We propose to assemble an international team of experts in air quality studies, atmospheric chemistry modeling and remote sensing to make the best use of the most recent and forthcoming high spatial and temporal resolution satellite instruments dedicated to atmospheric composition. Space observations of the chemical composition of the atmosphere are a primary source of information on the formation and fate of large-scale and regional air pollution. 
 
In the very recent period, there have been major advances in space observations of chemical species, with the launch of the Sentinel-4 satellite, which includes the TROPOMI instrument. This unique instrument observes several key air pollution species at a much higher spatial resolution than earlier instruments. Furthermore, in February 2020, a geostationary satellite, GEO-KOMPSAT-2, was successfully launched, which includes the GEMS spectrometer (Kim et al., 2020), the first geostationary instrument measuring air pollution from space. GEMS is the Asian element of a constellation of three geostationary satellites, which will include in a few years the Sentinel-4 European component and the TEMPO component for North America. 
 
The objective of the proposed project is to gather a multi-disciplinary team of scientists, who will jointly investigate and develop novel approaches to make the best use of these high temporal and spatial resolution satellite observations with the aim of improving regional and local air quality monitoring and forecasts. The team will be composed of experts in space observation retrievals, in-situ measurements, meteorological and chemical modeling, data assimilation and inverse modeling and surface emissions.
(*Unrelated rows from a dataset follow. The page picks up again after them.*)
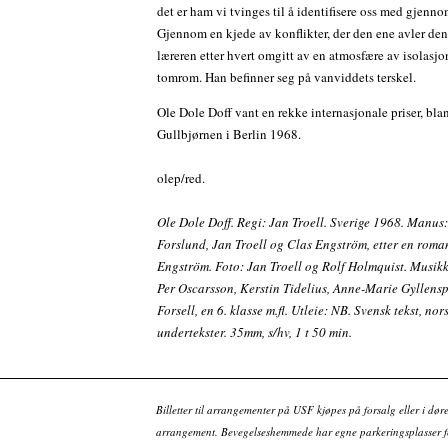
det er ham vi tvinges til å identifisere oss med gjenno
Gjennom en kjede av konflikter, der den ene avler den 
læreren etter hvert omgitt av en atmosfære av isolasj
tomrom. Han befinner seg på vanviddets terskel.
Ole Dole Doff vant en rekke internasjonale priser, bla
Gullbjørnen i Berlin 1968.
olep/red.
Ole Dole Doff. Regi: Jan Troell. Sverige 1968. Manus
Forslund, Jan Troell og Clas Engström, etter en roma
Engström. Foto: Jan Troell og Rolf Holmquist. Musikk
Per Oscarsson, Kerstin Tidelius, Anne-Marie Gyllensp
Forsell, en 6. klasse m.fl. Utleie: NB. Svensk tekst, nor
undertekster. 35mm, s/hv, 1 t 50 min.
Billetter til arrangementer på USF kjøpes på forsalg eller i dør
arrangement. Bevegelseshemmede har egne parkeringsplasser fo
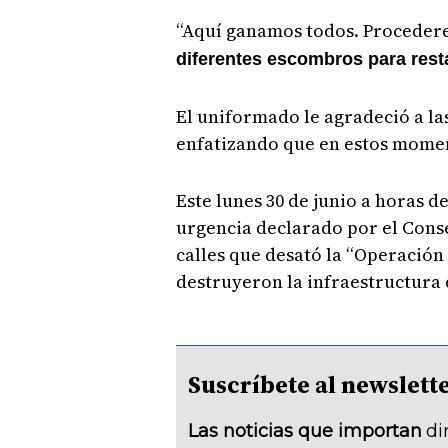
“Aquí ganamos todos. Proceder
diferentes escombros para restab
El uniformado le agradeció a la
enfatizando que en estos mome
Este lunes 30 de junio a horas d
urgencia declarado por el Consej
calles que desató la “Operación
destruyeron la infraestructura d
Suscríbete al newsle
Las noticias que importan
di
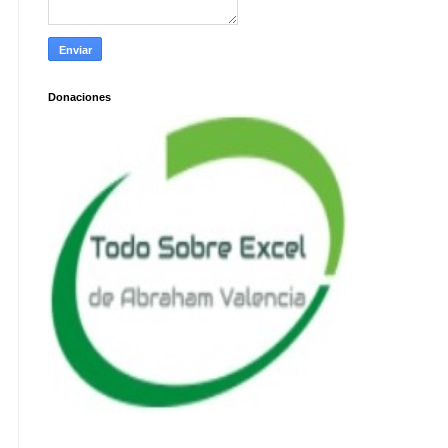
Donaciones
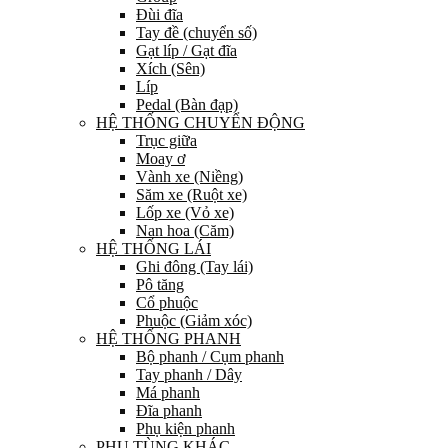
Đùi đĩa
Tay đề (chuyển số)
Gạt líp / Gạt đĩa
Xích (Sên)
Líp
Pedal (Bàn đạp)
HỆ THỐNG CHUYỂN ĐỘNG
Trục giữa
Moay ơ
Vành xe (Niềng)
Săm xe (Ruột xe)
Lốp xe (Vỏ xe)
Nan hoa (Căm)
HỆ THỐNG LÁI
Ghi đông (Tay lái)
Pô tăng
Cổ phuộc
Phuộc (Giảm xóc)
HỆ THỐNG PHANH
Bộ phanh / Cụm phanh
Tay phanh / Dây
Má phanh
Đĩa phanh
Phụ kiện phanh
PHỤ TÙNG KHÁC…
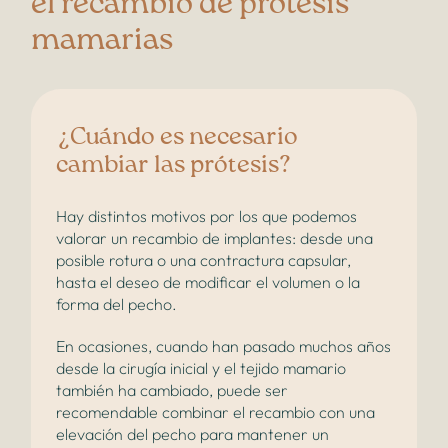
el recambio de prótesis
mamarias
¿Cuándo es necesario
cambiar las prótesis?
Hay distintos motivos por los que podemos
valorar un recambio de implantes: desde una
posible rotura o una contractura capsular,
hasta el deseo de modificar el volumen o la
forma del pecho.
En ocasiones, cuando han pasado muchos años
desde la cirugía inicial y el tejido mamario
también ha cambiado, puede ser
recomendable combinar el recambio con una
elevación del pecho para mantener un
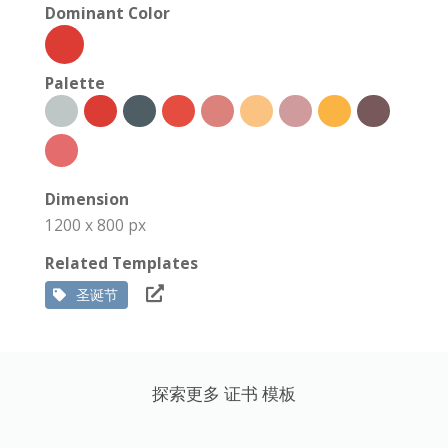
Dominant Color
Palette
Dimension
1200 x 800 px
Related Templates
圣诞节
探索更多 证书 模板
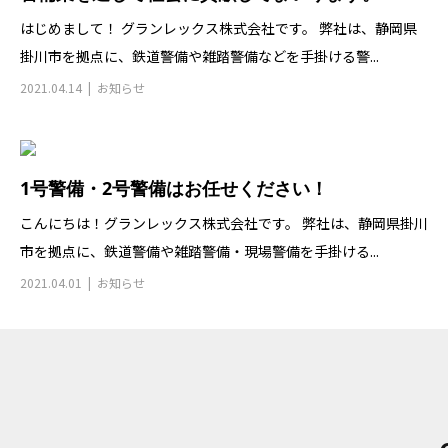
はじめまして！ グランレックス株式会社です。 弊社は、静岡県
掛川市を拠点に、鉄道警備や雑踏警備などを手掛ける警...
2021.04.14
お知らせ
1号警備・2号警備はお任せください！
こんにちは！グランレックス株式会社です。 弊社は、静岡県掛川
市を拠点に、鉄道警備や雑踏警備・現場警備を手掛ける...
2021.04.01
お知らせ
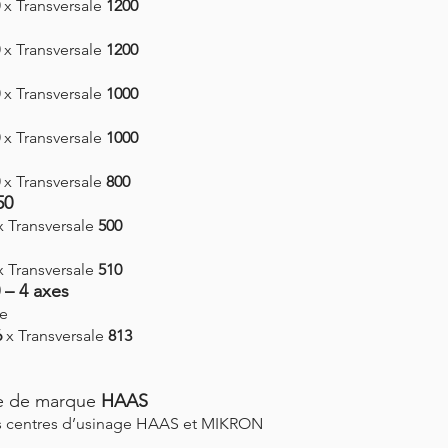
x Transversale
1200
x Transversale
1200
x Transversale
1000
x Transversale
1000
x Transversale
800
50
 Transversale
500
 Transversale
510
 – 4 axes
e
6
x Transversale
813
e de marque
HAAS
les centres d’usinage HAAS et MIKRON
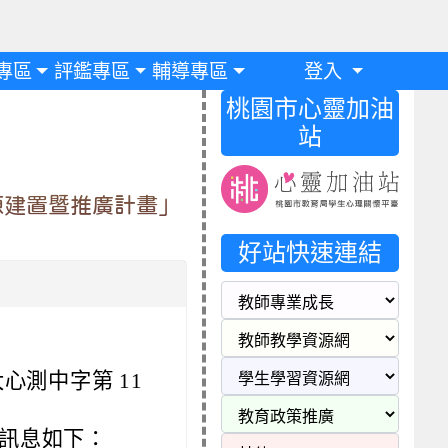
專區
評鑑專區
輔導專區
登入
桃園市心靈加油
站
源建置暨推廣計畫」
好站快速連結
大心測中字第 11
訊息如下：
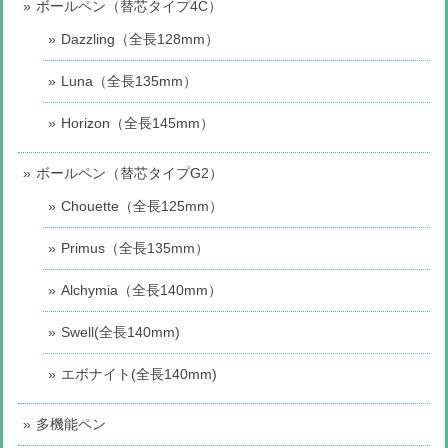
ボールペン（替芯タイプ4C）
Dazzling（全長128mm）
Luna（全長135mm）
Horizon（全長145mm）
ボールペン（替芯タイプG2）
Chouette（全長125mm）
Primus（全長135mm）
Alchymia（全長140mm）
Swell(全長140mm)
エボナイト(全長140mm)
多機能ペン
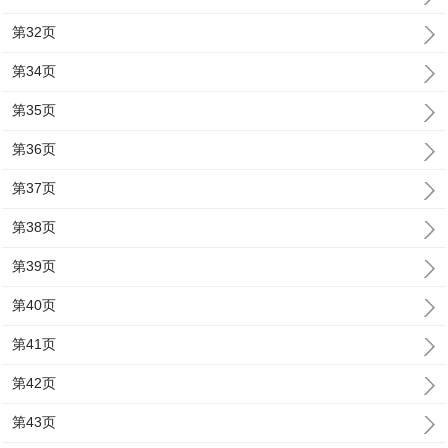
第32页
第34页
第35页
第36页
第37页
第38页
第39页
第40页
第41页
第42页
第43页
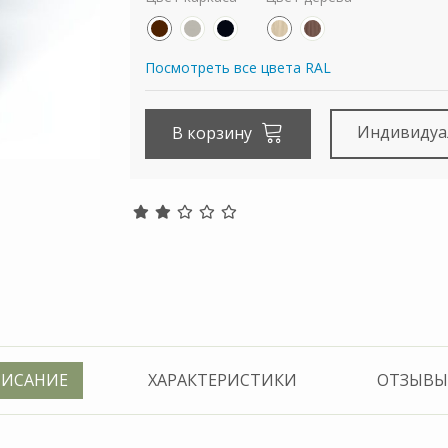
Посмотреть все цвета RAL
Индивидуа
В корзину
ИСАНИЕ
ХАРАКТЕРИСТИКИ
ОТЗЫВЫ 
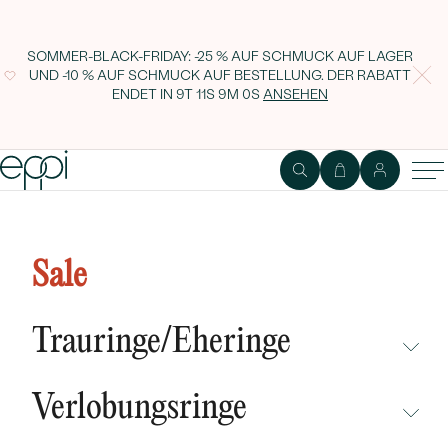
SOMMER-BLACK-FRIDAY: -25 % AUF SCHMUCK AUF LAGER
UND -10 % AUF SCHMUCK AUF BESTELLUNG. DER RABATT
ENDET IN
9T 11S 8M 59S
ANSEHEN
Goldene Ringohrringe mit
schwarzen Diamanten Uthyr
Sale
Trauringe/Eheringe
NICHT ÜBERSEHEN
Verlobungsringe
NEUHEITEN
NICHT ÜBERSEHEN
The two projected workshops, one in Beijing and one in Bern, will provide the opportunity for a detailed discussion on the different issues related to optimized use of the most recent and future high-resolution satellite datasets. The first meeting that will be organized in Beijing will give an excellent opportunity for Asian scientists to share the first results from the geostationary GEMS instrument focusing on Asian pollution, and to contribute in the future to the analysis of these space observations.